===== EXTRACTED TEXT =====

Example ancova

This is an example of how to run an ANCOVA

First of all, we load our packages and the survey dataset

library(haven)#pull data
library(tidyverse)#basic data manipulation
library(psych)#descriptive stats
library(ggpubr)#quick plots
library(sjstats)#summarise ancova
library(emmeans)#calculate adj means
library(car)# levene test
library(knitr)# nice tables
library(rsconnect)
survey = read_sav("~/Psicologia - UFMG/Mestrado/20191/Métodos Quantitativos em Psicologia/survey.sav")

For this example, we will only work with a few variables to make the example easier. In addition, for simplicity, we will only take the complete dataset, removing missing data. For this, we used the na.omit() function. We also created labels for the age group variable. For this we used the factor() function.

===== ENTRIES SUPPLIED =====

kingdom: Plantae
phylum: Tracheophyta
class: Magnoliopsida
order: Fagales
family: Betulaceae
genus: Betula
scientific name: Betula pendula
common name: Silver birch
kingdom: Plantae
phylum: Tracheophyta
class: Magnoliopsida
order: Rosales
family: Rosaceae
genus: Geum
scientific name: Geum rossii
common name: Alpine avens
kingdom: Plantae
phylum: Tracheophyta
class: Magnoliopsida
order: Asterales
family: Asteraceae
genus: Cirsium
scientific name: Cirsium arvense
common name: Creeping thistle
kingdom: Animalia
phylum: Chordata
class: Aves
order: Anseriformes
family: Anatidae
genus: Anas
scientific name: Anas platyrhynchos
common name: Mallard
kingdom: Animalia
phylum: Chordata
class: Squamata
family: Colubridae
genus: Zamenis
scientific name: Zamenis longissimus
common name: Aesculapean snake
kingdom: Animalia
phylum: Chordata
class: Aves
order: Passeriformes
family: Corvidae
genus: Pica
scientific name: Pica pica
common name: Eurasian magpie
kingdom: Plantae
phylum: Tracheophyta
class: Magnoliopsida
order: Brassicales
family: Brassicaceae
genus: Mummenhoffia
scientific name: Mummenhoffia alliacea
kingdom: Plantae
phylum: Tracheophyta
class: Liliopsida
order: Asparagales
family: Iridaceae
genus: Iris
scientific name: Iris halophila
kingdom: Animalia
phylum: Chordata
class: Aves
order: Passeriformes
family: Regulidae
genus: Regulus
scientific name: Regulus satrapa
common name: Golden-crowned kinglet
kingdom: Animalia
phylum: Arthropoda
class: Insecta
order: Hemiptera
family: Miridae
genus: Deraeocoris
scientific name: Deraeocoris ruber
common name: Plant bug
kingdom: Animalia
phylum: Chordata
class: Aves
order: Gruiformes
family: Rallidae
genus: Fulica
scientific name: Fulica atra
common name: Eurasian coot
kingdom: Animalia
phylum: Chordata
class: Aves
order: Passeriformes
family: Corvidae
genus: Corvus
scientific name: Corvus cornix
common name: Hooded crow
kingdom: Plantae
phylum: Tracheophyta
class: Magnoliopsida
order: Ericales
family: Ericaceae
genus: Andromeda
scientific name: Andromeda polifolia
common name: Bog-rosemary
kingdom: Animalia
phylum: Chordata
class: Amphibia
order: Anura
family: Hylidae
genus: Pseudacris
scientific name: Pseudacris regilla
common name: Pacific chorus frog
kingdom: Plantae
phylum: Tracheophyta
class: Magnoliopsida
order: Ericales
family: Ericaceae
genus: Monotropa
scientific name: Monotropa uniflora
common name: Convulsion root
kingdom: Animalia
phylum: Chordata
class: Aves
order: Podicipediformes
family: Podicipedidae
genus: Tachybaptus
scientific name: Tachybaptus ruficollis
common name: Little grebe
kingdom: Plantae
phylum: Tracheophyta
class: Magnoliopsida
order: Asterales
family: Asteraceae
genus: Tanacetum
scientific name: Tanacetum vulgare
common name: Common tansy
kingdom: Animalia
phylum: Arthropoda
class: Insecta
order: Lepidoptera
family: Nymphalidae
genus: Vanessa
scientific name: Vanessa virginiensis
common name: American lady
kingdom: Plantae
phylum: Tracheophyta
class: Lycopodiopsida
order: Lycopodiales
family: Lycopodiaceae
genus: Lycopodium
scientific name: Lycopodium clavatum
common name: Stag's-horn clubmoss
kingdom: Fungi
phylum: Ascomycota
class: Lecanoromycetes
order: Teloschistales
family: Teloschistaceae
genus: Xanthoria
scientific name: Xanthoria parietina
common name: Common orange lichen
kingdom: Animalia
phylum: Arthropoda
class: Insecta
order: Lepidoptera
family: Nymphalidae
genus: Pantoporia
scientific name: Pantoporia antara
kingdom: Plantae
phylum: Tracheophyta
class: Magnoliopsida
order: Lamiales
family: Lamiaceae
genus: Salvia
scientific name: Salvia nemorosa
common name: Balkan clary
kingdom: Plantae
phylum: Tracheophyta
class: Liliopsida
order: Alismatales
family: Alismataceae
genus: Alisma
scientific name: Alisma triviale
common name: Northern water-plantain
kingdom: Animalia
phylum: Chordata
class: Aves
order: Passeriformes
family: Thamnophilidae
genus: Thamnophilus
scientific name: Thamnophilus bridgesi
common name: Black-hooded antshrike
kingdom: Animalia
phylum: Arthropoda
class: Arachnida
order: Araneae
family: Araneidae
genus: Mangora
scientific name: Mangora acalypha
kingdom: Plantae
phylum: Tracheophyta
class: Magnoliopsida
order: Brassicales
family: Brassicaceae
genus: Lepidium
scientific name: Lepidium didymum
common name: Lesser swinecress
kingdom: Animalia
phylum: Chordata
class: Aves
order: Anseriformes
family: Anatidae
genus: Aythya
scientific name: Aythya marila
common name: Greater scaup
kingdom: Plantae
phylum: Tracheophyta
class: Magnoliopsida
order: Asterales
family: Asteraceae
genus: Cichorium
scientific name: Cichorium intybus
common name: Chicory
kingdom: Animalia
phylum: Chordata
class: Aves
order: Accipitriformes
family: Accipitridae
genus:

=====

• **GIVEN EXERCISE**: Could you resume the ANCOVA walkthrough from its final sentence, the one ending "we used the factor() function", rather than working from the data?

• **SOLVED EXERCISE**:
survey = survey %>% 
  select(id, tpstress, agegp3, tmast)
survey=na.omit(survey)
survey$agegp3 = factor(survey$agegp3,levels = c(1,2,3),
                       labels = c("18 - 29", "30 - 44", "45+"))

Quick descriptive analysis

Let’s see how the data is distributed.

describe(survey) %>% 
  select(-vars, -n, -trimmed, - mad, -range) %>% 
  data.frame(.) %>% 
  mutate(Variables = rownames(.)) %>% 
  select(Variables, everything()) %>% 
  filter(Variables != "id" & Variables != "agegp3*") %>% 
  kable(., digits = 2)

Variables	mean	sd	median	min	max	skew	kurtosis	se
tpstress	26.73	5.85	26	12	46	0.24	0.15	0.28
tmast	21.74	3.97	22	8	28	-0.61	0.25	0.19

Now for the categorical variable (i.e., the age group variable).

summary(survey$agegp3)%>% 
  data.frame(.) %>% 
  rename(N = '.') %>% 
  mutate('Age interval' = rownames(.)) %>% 
  select('Age interval', N) %>% 
  kable(., digits = 2)

Age interval	N
18 - 29	147
30 - 44	152
45+	134

For this analysis, we will use the age group as our independent variable, the perceived stress tpstress as the dependent, and the perceived competence tmast as the covariate.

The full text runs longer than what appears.